(Records from a data source)
-=-=-=-=-

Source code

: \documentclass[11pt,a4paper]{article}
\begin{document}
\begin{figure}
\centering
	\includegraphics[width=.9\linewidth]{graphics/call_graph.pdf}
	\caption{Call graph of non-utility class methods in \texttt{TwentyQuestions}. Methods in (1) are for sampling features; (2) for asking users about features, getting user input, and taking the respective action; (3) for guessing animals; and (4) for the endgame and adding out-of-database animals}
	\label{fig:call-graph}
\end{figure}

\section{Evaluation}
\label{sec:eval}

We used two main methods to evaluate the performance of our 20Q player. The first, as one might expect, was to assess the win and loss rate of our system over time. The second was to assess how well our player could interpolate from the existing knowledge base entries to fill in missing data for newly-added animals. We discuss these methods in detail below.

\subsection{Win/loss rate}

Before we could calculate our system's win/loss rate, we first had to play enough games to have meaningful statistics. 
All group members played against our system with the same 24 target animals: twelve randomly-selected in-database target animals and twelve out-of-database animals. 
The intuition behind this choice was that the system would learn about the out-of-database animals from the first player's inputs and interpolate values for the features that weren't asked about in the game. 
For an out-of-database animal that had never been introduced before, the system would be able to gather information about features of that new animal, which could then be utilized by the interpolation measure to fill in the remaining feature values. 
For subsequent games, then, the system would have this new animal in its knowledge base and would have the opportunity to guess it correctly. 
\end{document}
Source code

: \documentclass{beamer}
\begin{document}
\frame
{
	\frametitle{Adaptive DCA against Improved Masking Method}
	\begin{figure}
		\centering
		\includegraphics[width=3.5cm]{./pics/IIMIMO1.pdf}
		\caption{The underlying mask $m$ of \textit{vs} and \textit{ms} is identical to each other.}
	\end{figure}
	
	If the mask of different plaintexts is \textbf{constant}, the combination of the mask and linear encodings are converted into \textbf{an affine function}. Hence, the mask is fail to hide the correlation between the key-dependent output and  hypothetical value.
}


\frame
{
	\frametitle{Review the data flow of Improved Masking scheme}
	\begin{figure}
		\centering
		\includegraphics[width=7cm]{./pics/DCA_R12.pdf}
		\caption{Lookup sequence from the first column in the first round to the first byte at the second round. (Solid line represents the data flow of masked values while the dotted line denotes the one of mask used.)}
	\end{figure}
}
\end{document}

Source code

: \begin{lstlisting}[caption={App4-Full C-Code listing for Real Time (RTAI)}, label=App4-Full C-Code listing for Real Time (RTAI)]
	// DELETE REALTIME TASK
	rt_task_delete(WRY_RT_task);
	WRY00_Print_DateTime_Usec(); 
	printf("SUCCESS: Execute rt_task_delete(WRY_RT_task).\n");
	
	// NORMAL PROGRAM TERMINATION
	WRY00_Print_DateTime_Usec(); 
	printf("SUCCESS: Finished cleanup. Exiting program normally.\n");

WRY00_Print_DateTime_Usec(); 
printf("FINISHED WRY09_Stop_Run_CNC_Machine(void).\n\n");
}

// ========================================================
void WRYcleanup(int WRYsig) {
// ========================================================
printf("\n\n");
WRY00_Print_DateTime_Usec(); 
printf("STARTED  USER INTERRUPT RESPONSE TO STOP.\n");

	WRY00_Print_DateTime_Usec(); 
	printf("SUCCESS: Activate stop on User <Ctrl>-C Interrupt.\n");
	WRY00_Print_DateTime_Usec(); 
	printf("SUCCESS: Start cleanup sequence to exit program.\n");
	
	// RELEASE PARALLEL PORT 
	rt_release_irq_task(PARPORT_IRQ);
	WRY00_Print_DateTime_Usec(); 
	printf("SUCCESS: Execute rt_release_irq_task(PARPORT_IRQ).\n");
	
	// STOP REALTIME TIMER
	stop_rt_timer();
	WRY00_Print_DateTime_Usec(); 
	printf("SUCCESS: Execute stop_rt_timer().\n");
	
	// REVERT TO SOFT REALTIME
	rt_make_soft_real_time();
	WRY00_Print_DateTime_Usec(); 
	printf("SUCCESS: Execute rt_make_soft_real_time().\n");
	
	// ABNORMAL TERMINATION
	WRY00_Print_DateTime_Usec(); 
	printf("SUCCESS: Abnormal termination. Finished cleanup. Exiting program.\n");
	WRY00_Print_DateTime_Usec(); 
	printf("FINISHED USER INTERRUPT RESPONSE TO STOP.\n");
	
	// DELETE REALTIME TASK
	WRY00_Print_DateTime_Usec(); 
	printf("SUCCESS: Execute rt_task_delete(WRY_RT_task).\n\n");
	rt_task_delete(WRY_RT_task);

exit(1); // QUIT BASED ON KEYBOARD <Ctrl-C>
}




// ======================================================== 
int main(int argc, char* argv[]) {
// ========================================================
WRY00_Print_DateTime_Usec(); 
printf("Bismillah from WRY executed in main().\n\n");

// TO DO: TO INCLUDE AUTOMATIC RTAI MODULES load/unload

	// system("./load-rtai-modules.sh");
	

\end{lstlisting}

-=-=-=-=-

■ WHAT TO DO: Where a line of the records has the string "Ctrl", copy that line.

■ OUTPUT FOR THIS TASK:
	printf("SUCCESS: Activate stop on User <Ctrl>-C Interrupt.\n");
exit(1); // QUIT BASED ON KEYBOARD <Ctrl-C>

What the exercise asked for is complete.